Biases exist; AI reflects them
When implementing AI technology, organisations have an ethical responsibility to ensure the data used is fair
AI might be set to transform the way housing providers interact with their customers in myriad ways – both known and, as yet, unknown. It is therefore vital that landlords engage with the ethical considerations that come with the adoption of the technology.
Sam Nutt, a researcher and data ethicist at the London Office of Technology and Innovation (LOTI), works with London’s councils on how they can most ethically implement new technology. He says that an awareness of the potential bias inherent in AI should be a key consideration for the housing sector.
Mirror to an unfair world
“We’ve got data that mirrors an unfair world, so I think if you are building things, then even if the data is accurate, it might mirror an historically unfair world, and there’s a chance that you could end up with sometimes quite perverse situations.”
Nutt gives the example of a council looking to reduce how much it pays out to residents in the small claims courts by addressing the concerns or complaints of those most likely to sue. “You might say, ‘let’s look at the profile of the people who sue us for the most money’. You could argue that they will be the people who are most disadvantaged. But it could be a certain profile of people who are more likely to take legal action. Whereas people who maybe don’t have English as a first language or don’t understand the legal system so well, are far less likely to take you to a small claims court and get a payout.
“In that situation, you might think implicitly that the people who sue would be the people who need the most help. But actually, you can end up prioritising helping people who you are only helping because they are better at suing you.
“So your data could be really accurate and the model could be working perfectly, but the model could be working perfectly to reflect an unfair world.”
For Nutt, it’s about being aware of the biases that could be produced by AI models based around, for example, race, gender and sexuality “because they’re trained on unfair data” and coming up with checks and balances to counter them. This is necessarily an iterative process rather than one that seeks perfection.
“Even if you could get it to be technically perfect, if the world is already historically unfair, you could just be continually reproducing that unfair world,” he explains.
“You might think implicitly that the people who sue would be the people who need the most help. But actually, you can end up prioritising helping people who you are only helping because they are better at suing you.”
Sam Nutt
Research and Data Ethicist, London Office of Technology and Innovation
“Your data could be really accurate and the model could be working perfectly, but the model could be working perfectly to reflect an unfair world.”
Automating complaints
Applying this principle to a concrete example, Nutt describes how a council he works with is automating responses to some emailed complaints via an AI.
“One of the concerns we had when we were doing this was, what happens if people can write better complaints? Can they game the system?

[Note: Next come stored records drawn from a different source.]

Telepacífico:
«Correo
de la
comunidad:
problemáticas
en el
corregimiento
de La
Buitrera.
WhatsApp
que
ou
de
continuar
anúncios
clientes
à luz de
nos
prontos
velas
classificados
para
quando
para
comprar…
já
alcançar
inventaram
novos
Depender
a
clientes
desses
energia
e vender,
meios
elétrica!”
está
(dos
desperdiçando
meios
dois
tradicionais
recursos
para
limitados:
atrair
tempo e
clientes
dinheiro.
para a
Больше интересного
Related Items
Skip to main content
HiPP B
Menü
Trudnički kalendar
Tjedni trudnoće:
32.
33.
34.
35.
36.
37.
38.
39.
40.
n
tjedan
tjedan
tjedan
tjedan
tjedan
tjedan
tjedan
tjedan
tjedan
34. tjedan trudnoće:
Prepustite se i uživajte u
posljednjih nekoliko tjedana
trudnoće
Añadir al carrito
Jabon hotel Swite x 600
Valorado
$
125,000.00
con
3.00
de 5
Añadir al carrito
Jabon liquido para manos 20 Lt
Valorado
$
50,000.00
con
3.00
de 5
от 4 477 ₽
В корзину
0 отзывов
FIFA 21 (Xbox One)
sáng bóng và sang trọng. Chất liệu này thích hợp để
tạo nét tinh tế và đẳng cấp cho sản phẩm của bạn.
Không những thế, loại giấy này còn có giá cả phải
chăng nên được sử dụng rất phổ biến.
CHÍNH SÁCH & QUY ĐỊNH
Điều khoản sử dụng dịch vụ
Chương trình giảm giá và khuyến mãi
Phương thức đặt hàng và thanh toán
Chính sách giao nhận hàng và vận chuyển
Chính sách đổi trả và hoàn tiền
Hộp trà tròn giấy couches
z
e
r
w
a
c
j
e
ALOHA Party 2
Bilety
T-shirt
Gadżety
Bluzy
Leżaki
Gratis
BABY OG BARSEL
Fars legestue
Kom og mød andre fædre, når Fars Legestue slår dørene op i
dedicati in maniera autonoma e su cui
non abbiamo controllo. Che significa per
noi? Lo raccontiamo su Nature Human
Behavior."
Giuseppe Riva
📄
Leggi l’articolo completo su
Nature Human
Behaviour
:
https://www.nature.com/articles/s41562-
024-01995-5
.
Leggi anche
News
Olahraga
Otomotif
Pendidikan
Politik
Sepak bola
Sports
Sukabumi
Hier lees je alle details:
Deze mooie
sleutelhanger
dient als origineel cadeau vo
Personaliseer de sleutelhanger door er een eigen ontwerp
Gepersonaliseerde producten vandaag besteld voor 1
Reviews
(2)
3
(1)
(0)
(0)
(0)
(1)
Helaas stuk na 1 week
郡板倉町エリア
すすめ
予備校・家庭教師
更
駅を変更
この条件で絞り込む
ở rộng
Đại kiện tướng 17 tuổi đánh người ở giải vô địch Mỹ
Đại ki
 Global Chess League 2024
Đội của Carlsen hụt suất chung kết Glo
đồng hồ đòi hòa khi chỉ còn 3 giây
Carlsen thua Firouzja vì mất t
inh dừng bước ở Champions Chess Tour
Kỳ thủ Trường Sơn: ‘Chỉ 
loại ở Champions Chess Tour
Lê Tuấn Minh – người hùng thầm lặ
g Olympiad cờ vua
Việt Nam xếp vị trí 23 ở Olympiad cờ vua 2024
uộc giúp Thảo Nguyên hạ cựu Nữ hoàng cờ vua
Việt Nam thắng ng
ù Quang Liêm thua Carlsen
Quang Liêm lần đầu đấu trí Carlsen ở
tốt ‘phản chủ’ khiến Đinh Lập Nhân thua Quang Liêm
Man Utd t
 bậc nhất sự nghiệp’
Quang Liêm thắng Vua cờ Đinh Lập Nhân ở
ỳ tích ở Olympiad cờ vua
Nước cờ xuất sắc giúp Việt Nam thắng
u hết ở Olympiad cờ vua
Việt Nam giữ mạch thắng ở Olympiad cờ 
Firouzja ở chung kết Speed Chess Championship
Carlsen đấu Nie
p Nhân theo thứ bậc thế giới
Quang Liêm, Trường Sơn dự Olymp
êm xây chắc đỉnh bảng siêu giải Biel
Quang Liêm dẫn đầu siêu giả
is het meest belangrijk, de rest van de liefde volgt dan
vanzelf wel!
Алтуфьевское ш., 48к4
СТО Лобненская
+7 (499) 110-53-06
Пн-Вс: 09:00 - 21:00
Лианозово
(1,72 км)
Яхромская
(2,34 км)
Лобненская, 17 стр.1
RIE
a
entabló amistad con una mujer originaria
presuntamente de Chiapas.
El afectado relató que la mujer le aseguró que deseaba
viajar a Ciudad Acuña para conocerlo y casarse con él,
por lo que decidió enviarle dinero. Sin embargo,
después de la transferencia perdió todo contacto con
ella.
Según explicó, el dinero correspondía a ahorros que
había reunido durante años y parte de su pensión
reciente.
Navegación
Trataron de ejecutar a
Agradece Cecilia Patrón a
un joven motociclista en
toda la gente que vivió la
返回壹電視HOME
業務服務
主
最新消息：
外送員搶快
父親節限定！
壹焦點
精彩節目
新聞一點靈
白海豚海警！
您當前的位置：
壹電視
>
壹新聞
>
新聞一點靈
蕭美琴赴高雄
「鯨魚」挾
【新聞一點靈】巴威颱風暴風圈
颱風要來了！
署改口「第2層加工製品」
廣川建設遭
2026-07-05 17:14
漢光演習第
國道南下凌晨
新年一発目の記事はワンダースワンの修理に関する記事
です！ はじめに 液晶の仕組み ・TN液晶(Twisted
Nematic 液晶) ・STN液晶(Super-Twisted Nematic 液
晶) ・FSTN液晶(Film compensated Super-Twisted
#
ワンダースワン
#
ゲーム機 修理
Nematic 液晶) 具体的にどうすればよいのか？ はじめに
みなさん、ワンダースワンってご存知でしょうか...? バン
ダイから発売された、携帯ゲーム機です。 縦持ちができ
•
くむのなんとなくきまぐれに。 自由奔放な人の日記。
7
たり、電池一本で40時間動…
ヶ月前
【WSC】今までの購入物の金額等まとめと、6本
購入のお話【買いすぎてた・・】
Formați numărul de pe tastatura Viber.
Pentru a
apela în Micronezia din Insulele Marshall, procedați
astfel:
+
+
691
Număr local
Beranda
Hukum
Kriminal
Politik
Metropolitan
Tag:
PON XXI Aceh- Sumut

But people can already game the system in that certain types of complaints get better quality responses.” In other words, a bias is likely to exist within a system, irrespective of whether an AI or a human responds.
This use case raises other interesting ethical dilemmas though. One is whether customers and tenants need to know whether their responses are generated by humans or AI.
“When you engage with the council, to what degree are you expecting to speak to a human?” muses Nutt. “One of the things that we talk about at LOTI is the difference between transactional and relational interactions with the public. There are some things that are transactional, and in my view, frankly, humans sometimes get in the way of doing these things effectively. They’re also the tasks that officers don’t particularly want or enjoy or need to do – they’re the tasks we should be looking to use AI for.
“Some complaints cover things that are much more transactional. And in these cases, if you do make that evaluation that there isn’t potential for bias or inaccuracy, or other areas that residents may be particularly concerned with, then I think it’s okay to proceed with them.”
Ethical procurement
A relationship that Nutt views as central to this delicate interplay between landlord and resident, is between those supplying the technology and those who are using it.
“The ethics piece also comes down to the people buying the technology,” he elaborates. “That means procurement and commissioning staff – we need to make sure they are asking the right questions of vendors and suppliers, so that when we’re buying technology, we’re getting the information we need from them in terms of assurance.
“It’s so we know that the models are fair, or that they’re continually being checked for fairness, and they’re going to tell us if something comes up. It’s a big thing for when we’re buying these systems. It’s about doing the assurance really effectively and I think that’s a real priority that we should be thinking about as a sector.”
Assurance is also at the heart of a final point Nutt makes about deploying AI as safely as possible, namely the importance of collaboration. With resources stretched at local government level – just as they are for many housing associations – collaborating to road test new ways of working can create a hugely beneficial shortcut to implementation.
“If you can create safe environments to test these things upstream as early as possible, that would help,” he concludes.” I think it’s a lot of pressure to put on one council to do this for any one thing, which I think is a huge hurdle, so collaboration is important.”
“We need to make sure [procurement and commissioning staff] are asking the right questions of vendors and suppliers.”